### AVAILABLE RECORDS ###
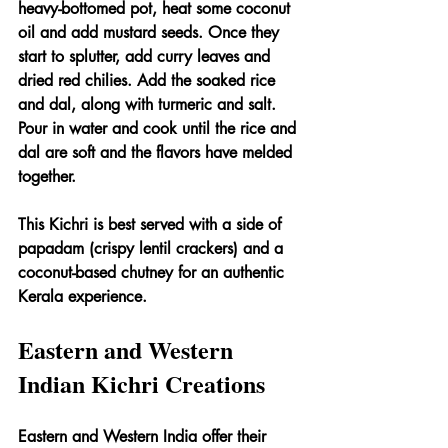
heavy-bottomed pot, heat some coconut 
oil and add mustard seeds. Once they 
start to splutter, add curry leaves and 
dried red chilies. Add the soaked rice 
and dal, along with turmeric and salt. 
Pour in water and cook until the rice and 
dal are soft and the flavors have melded 
together.
This Kichri is best served with a side of 
papadam (crispy lentil crackers) and a 
coconut-based chutney for an authentic 
Kerala experience.
Eastern and Western 
Indian Kichri Creations
Eastern and Western India offer their 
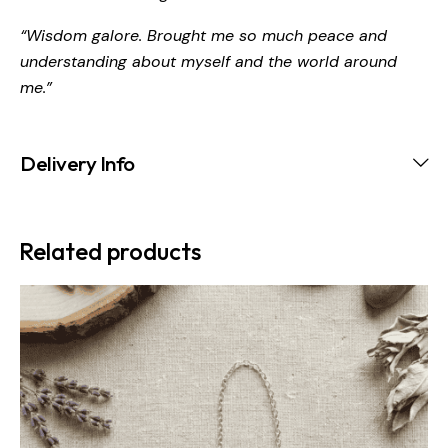
“Wisdom galore. Brought me so much peace and
understanding about myself and the world around
me.”
Delivery Info
Related products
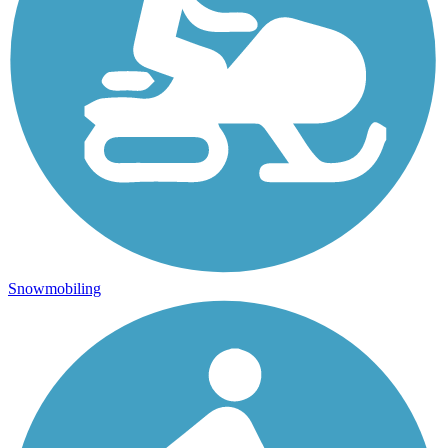
Snowmobiling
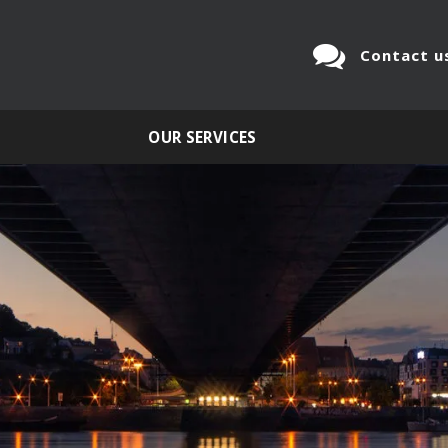
Contact u
OUR SERVICES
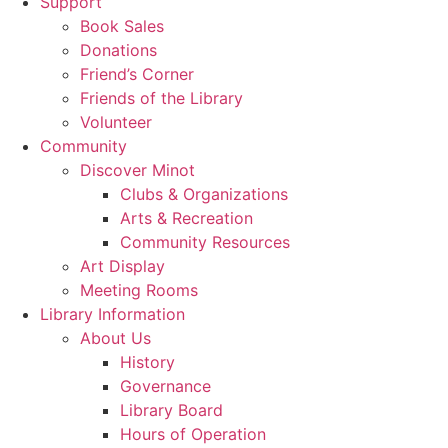
Support
Book Sales
Donations
Friend’s Corner
Friends of the Library
Volunteer
Community
Discover Minot
Clubs & Organizations
Arts & Recreation
Community Resources
Art Display
Meeting Rooms
Library Information
About Us
History
Governance
Library Board
Hours of Operation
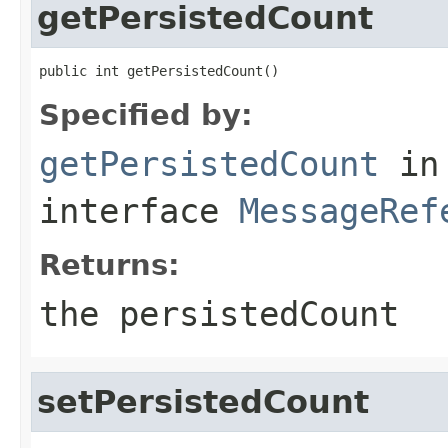
getPersistedCount
public int getPersistedCount()
Specified by:
getPersistedCount
in
interface
MessageRef
Returns:
the persistedCount
setPersistedCount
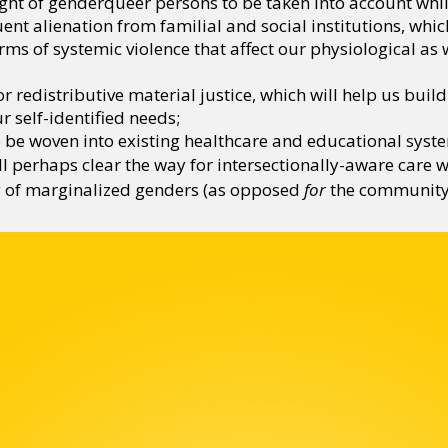
ght of genderqueer persons to be taken into account while
t alienation from familial and social institutions, whic
orms of systemic violence that affect our physiological as 
or redistributive material justice, which will help us bui
 self-identified needs;
o be woven into existing healthcare and educational syst
l perhaps clear the way for intersectionally-aware care wo
 of marginalized genders (as opposed
for
the community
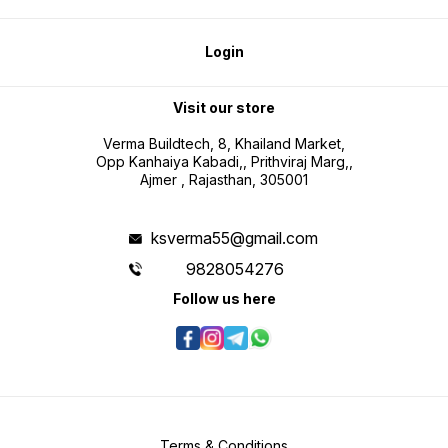
Login
Visit our store
Verma Buildtech, 8, Khailand Market,
Opp Kanhaiya Kabadi,, Prithviraj Marg,,
Ajmer , Rajasthan, 305001
ksverma55@gmail.com
9828054276
Follow us here
Terms & Conditions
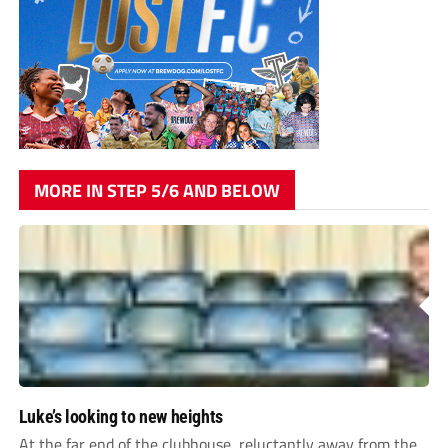
MORE IN STEP 5/6 AND BELOW
Luke’s looking to new heights
At the far end of the clubhouse, reluctantly away from the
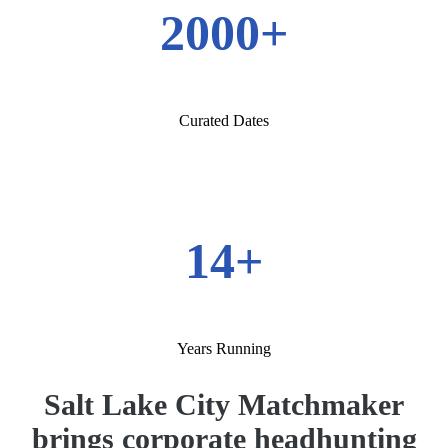
2000+
Curated Dates
14+
Years Running
Salt Lake City Matchmaker
brings corporate headhunting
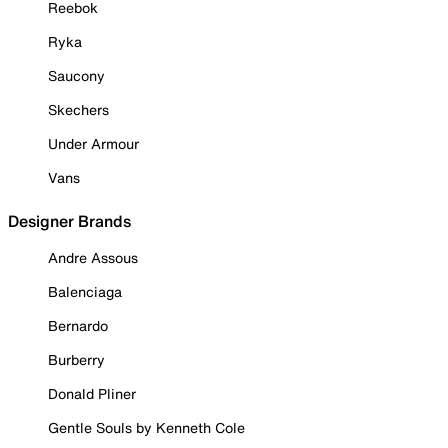
Reebok
Ryka
Saucony
Skechers
Under Armour
Vans
Designer Brands
Andre Assous
Balenciaga
Bernardo
Burberry
Donald Pliner
Gentle Souls by Kenneth Cole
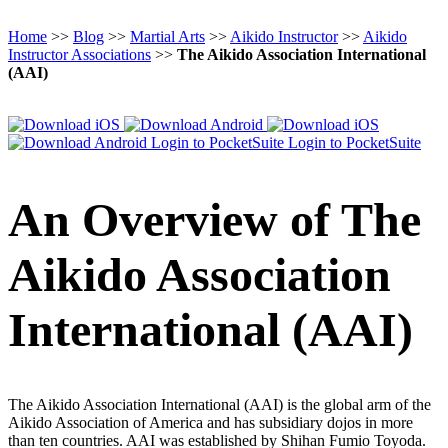
Home
>>
Blog
>>
Martial Arts
>>
Aikido Instructor
>>
Aikido
Instructor Associations
>>
The Aikido Association International
(AAI)
Login to PocketSuite
Login to PocketSuite
An Overview of The
Aikido Association
International (AAI)
The Aikido Association International (AAI) is the global arm of the
Aikido Association of America and has subsidiary dojos in more
than ten countries. AAI was established by Shihan Fumio Toyoda.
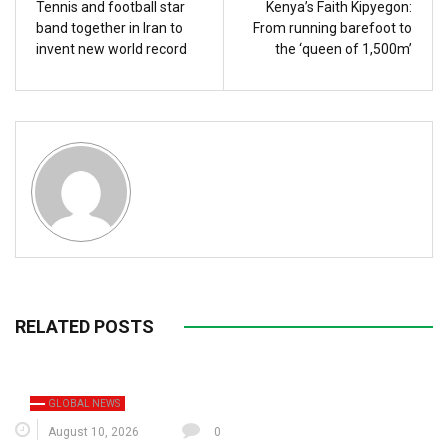
Tennis and football star
Kenya’s Faith Kipyegon:
band together in Iran to
From running barefoot to
invent new world record
the ‘queen of 1,500m’
RELATED POSTS
GLOBAL NEWS
August 10, 2026
0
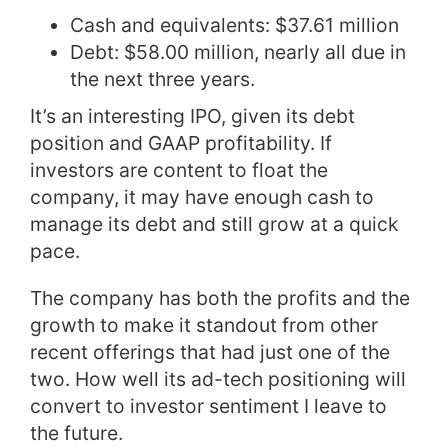
Cash and equivalents: $37.61 million
Debt: $58.00 million, nearly all due in
the next three years.
It’s an interesting IPO, given its debt
position and GAAP profitability. If
investors are content to float the
company, it may have enough cash to
manage its debt and still grow at a quick
pace.
The company has both the profits and the
growth to make it standout from other
recent offerings that had just one of the
two. How well its ad-tech positioning will
convert to investor sentiment I leave to
the future.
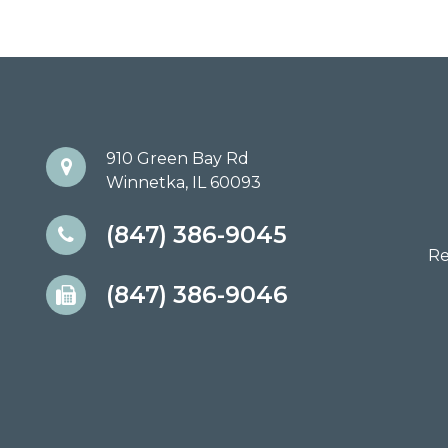
910 Green Bay Rd
Winnetka, IL 60093
(847) 386-9045
Re
(847) 386-9046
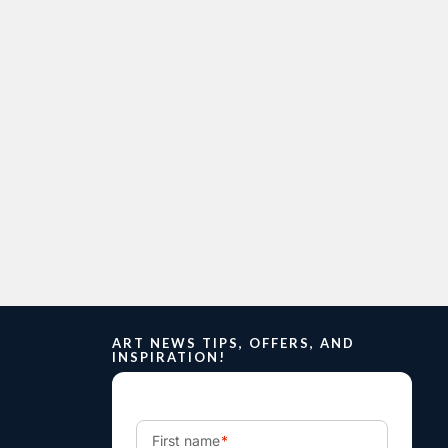
ART NEWS TIPS, OFFERS, AND
INSPIRATION!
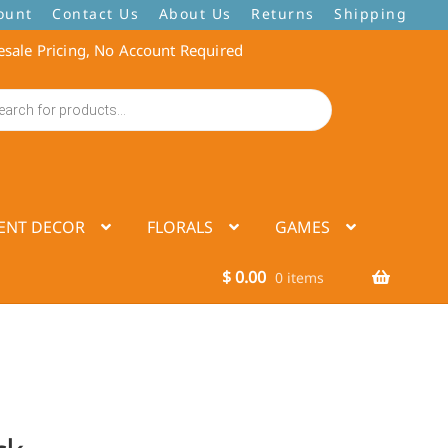
ount
Contact Us
About Us
Returns
Shipping
sale Pricing, No Account Required
ENT DECOR
FLORALS
GAMES
$
0.00
0 items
###
WHAT IS EXPECTED
Starting at the beginning of the records and going on through the line with "Hours of Operation", write the lines out again with "Volunteer" replaced by "Volunteer Opportunities" and everything else unchanged. Leave the pictures out.

SOLVED EXERCISE
heavy-bottomed pot, heat some coconut 
oil and add mustard seeds. Once they 
start to splutter, add curry leaves and 
dried red chilies. Add the soaked rice 
and dal, along with turmeric and salt. 
Pour in water and cook until the rice and 
dal are soft and the flavors have melded 
together.
This Kichri is best served with a side of 
papadam (crispy lentil crackers) and a 
coconut-based chutney for an authentic 
Kerala experience.
Eastern and Western 
Indian Kichri Creations
Eastern and Western India offer their 
“Wisdom galore. Brought me so much peace and
understanding about myself and the world around
me.”
Delivery Info
Related products
Snowmobiling
Contact u
OUR SERVICES
Support
Book Sales
Donations
Friend’s Corner
Friends of the Library
Volunteer Opportunities
Community
Discover Minot
Clubs & Organizations
Arts & Recreation
Community Resources
Art Display
Meeting Rooms
Library Information
About Us
History
Governance
Library Board
Hours of Operation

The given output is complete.